An Eminem fan has spent £71,000 ($100,000) on a ‘Stan’s Revenge’ Non Fungible Token (NFT).
Fan Tom MacDonald bought the NFT and turned it into his own three-minute track, ‘Dear Slim’. It’s had almost 4 million views since he uploaded it to YouTube.
MacDonald raps on the song: “Whether you love me or hate me or think I’m crazy/ Dropped a hundred grand to get a beat from Shady/ I really hope when I bought it he wasn’t angry/ But I really had to tell him that he made me.”
Explaining his decision to purchase the NFT, MacDonald wrote on Twitter: “’Dear Slim’ was probably the most expensive & creative Thank You in Hip-Hop history.
“I cant even pretend to give a fuck if you don’t like it…I’m not humble enough to downplay how dope it was…and I’m not too cool to acknowledge the man who inspired me. Suck it.”
A description on Eminem’s website said the collection would “feature a variety of Eminem-approved NFT collectibles” as well as “original instrumental beats produced by Slim Shady himself specifically for this release”. He is reported to have already made over £1.3million from the event.
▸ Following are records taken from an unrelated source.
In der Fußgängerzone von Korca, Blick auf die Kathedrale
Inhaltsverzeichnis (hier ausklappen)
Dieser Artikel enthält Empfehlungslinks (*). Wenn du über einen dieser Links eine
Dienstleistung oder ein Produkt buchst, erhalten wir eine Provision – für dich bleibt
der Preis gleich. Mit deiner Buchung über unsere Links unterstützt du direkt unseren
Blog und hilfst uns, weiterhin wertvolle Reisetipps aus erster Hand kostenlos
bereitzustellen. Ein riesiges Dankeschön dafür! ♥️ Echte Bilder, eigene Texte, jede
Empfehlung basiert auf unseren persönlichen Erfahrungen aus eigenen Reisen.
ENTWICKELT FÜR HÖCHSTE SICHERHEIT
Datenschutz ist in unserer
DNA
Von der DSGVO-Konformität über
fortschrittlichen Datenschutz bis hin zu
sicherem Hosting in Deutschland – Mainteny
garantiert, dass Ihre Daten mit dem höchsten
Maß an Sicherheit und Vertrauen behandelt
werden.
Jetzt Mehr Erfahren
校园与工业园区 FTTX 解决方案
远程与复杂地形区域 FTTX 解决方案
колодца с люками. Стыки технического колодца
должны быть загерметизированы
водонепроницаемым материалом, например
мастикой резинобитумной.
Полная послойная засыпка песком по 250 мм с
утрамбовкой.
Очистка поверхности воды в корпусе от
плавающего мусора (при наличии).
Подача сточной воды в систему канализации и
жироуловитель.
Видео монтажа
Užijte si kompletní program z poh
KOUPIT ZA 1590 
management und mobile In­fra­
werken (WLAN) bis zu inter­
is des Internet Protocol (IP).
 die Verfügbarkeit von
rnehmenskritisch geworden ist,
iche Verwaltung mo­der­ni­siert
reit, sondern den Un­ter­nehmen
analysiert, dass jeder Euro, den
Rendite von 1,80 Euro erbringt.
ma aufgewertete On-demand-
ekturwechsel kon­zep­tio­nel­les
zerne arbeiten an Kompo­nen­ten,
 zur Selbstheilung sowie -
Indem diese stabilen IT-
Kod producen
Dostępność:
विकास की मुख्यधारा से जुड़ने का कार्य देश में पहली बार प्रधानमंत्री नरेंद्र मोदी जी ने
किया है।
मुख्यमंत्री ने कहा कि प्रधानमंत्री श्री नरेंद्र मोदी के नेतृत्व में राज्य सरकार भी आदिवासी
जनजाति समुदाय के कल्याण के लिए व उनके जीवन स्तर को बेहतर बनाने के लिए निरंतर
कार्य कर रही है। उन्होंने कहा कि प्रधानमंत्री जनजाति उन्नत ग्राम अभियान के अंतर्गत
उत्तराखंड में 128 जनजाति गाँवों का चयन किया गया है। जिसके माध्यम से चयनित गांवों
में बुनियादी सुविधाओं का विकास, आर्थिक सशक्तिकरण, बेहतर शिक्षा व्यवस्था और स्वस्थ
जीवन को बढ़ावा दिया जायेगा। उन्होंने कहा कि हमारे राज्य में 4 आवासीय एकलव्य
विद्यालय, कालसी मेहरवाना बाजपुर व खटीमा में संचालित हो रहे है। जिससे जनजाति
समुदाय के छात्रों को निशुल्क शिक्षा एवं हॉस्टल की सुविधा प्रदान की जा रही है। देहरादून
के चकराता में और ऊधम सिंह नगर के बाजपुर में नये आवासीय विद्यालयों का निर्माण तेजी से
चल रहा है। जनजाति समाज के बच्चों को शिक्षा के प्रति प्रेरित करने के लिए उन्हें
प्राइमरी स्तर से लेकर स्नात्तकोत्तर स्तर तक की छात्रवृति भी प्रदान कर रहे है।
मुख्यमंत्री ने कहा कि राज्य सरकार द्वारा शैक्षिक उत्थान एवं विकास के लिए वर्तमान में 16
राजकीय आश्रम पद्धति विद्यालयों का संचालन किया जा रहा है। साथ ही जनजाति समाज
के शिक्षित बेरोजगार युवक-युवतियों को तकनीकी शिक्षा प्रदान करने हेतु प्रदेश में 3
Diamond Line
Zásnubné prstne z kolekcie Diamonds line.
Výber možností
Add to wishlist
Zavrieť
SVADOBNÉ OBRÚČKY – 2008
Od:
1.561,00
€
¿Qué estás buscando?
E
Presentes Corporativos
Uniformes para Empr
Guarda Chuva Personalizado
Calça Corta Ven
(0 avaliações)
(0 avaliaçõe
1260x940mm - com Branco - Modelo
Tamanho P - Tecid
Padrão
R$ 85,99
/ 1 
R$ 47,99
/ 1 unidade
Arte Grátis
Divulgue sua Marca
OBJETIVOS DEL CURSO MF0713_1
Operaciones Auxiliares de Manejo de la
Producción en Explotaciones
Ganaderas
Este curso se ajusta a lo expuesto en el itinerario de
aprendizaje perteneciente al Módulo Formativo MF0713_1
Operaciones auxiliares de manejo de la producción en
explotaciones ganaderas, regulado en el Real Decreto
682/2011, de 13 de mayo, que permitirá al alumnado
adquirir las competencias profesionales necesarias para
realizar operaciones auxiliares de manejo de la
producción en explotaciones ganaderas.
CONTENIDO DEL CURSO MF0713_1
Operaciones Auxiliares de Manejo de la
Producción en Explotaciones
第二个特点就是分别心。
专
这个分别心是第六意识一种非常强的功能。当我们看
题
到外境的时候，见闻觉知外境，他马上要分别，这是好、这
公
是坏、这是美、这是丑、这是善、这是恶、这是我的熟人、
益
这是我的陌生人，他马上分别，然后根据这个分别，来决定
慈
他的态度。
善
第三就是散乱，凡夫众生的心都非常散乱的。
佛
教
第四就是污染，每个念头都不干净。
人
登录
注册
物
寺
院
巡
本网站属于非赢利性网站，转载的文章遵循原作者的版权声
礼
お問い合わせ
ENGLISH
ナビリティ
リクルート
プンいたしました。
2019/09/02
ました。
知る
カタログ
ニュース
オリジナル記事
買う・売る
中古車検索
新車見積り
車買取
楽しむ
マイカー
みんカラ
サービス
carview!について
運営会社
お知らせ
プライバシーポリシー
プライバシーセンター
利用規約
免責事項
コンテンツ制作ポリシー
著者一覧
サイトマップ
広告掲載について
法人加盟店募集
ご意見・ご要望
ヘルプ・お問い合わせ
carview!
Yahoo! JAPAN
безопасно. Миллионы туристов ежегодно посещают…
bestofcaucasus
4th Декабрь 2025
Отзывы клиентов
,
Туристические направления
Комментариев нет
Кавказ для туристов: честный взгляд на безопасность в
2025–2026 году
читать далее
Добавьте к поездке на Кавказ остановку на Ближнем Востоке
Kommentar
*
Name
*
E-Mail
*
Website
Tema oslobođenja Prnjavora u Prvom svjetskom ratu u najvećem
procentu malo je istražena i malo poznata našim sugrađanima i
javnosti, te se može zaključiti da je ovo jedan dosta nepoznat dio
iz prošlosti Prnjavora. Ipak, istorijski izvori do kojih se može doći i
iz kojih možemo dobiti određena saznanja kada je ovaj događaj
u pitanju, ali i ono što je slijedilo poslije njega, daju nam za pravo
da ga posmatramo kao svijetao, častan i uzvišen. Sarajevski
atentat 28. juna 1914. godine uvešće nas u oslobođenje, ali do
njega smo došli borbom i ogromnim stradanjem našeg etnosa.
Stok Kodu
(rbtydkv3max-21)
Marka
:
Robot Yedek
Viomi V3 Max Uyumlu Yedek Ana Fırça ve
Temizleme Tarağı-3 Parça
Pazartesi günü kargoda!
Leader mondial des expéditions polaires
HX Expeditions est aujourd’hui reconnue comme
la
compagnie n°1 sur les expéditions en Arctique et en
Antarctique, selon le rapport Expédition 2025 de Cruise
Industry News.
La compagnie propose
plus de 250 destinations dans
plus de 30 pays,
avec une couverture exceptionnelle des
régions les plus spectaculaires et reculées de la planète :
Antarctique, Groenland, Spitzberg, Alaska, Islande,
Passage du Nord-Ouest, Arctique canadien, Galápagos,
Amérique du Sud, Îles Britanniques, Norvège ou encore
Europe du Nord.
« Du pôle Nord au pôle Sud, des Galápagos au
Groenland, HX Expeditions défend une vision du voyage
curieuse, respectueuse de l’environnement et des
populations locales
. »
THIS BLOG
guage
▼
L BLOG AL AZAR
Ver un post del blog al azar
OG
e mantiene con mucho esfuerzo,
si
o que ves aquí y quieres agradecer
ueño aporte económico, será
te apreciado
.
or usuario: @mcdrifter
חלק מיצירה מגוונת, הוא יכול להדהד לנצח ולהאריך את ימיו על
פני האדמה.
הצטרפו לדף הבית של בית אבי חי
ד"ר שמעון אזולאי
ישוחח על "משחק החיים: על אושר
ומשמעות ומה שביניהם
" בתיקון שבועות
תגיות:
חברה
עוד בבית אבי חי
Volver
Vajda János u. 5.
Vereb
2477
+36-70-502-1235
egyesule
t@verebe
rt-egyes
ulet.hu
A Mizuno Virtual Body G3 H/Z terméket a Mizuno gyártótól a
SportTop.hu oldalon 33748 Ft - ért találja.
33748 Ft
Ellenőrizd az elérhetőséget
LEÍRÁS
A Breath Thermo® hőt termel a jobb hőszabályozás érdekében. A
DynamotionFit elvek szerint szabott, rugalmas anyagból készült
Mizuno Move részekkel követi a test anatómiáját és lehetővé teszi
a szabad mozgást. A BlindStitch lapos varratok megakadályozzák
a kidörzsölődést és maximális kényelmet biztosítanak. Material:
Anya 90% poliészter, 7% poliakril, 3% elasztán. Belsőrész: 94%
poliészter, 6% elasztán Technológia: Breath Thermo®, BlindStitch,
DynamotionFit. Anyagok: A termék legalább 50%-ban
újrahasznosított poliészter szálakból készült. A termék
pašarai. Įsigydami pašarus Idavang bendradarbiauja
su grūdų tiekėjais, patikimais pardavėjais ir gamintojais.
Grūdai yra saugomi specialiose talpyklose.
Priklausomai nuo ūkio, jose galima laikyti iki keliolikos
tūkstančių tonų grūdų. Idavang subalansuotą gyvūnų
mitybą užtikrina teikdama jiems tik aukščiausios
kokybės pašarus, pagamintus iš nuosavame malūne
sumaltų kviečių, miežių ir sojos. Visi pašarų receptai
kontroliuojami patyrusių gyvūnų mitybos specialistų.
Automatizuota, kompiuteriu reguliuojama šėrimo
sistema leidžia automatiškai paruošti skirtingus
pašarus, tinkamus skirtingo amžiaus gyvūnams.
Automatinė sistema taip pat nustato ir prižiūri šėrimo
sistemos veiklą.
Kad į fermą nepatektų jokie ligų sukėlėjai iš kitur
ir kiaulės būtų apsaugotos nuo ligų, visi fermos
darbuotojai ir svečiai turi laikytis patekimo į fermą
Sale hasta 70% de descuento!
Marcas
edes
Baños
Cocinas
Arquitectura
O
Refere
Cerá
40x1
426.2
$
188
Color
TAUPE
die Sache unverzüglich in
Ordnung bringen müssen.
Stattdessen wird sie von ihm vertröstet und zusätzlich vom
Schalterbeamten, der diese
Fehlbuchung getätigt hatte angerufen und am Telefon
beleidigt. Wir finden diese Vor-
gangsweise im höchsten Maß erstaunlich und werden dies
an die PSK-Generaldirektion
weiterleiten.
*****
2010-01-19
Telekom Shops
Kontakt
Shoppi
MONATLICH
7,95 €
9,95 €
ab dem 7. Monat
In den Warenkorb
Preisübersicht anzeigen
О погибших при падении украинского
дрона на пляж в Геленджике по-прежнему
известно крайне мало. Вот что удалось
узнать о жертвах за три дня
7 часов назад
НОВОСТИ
Speaking about the collection, Eminem said: “I’ve been collecting since I was a kid, everything from comic books to baseball cards to toys, as well as every rap album on cassette I could get my hands on.
“Not much has changed for me as an adult…I’ve attempted to re-create some of those collections from that time in my life, and I know I’m not alone. I wanted to give this drop the same vibe of, ‘Oh, man I gotta get just that one or maybe even the whole set!’ It’s been a lot of fun coming up with ideas from my own collecting passion.”
An NFT, as NME‘s Mark Beaumont explained in a blog, is a form of cryptocurrency asset. Most cryptocurrencies are fungible (or ‘spendable’) tokens; you can exchange them for other cryptocurrencies or spend them on goods where they’re accepted.
“Non-fungible tokens act like digital gold bars, rare trading cards or paintings kept in safe storage – they’re kept on the blockchain (basically a Cloud for financial assets, but where everyone with an account keeps a note of what you own) in your name but you can only sell or trade them as collectibles,” he wrote.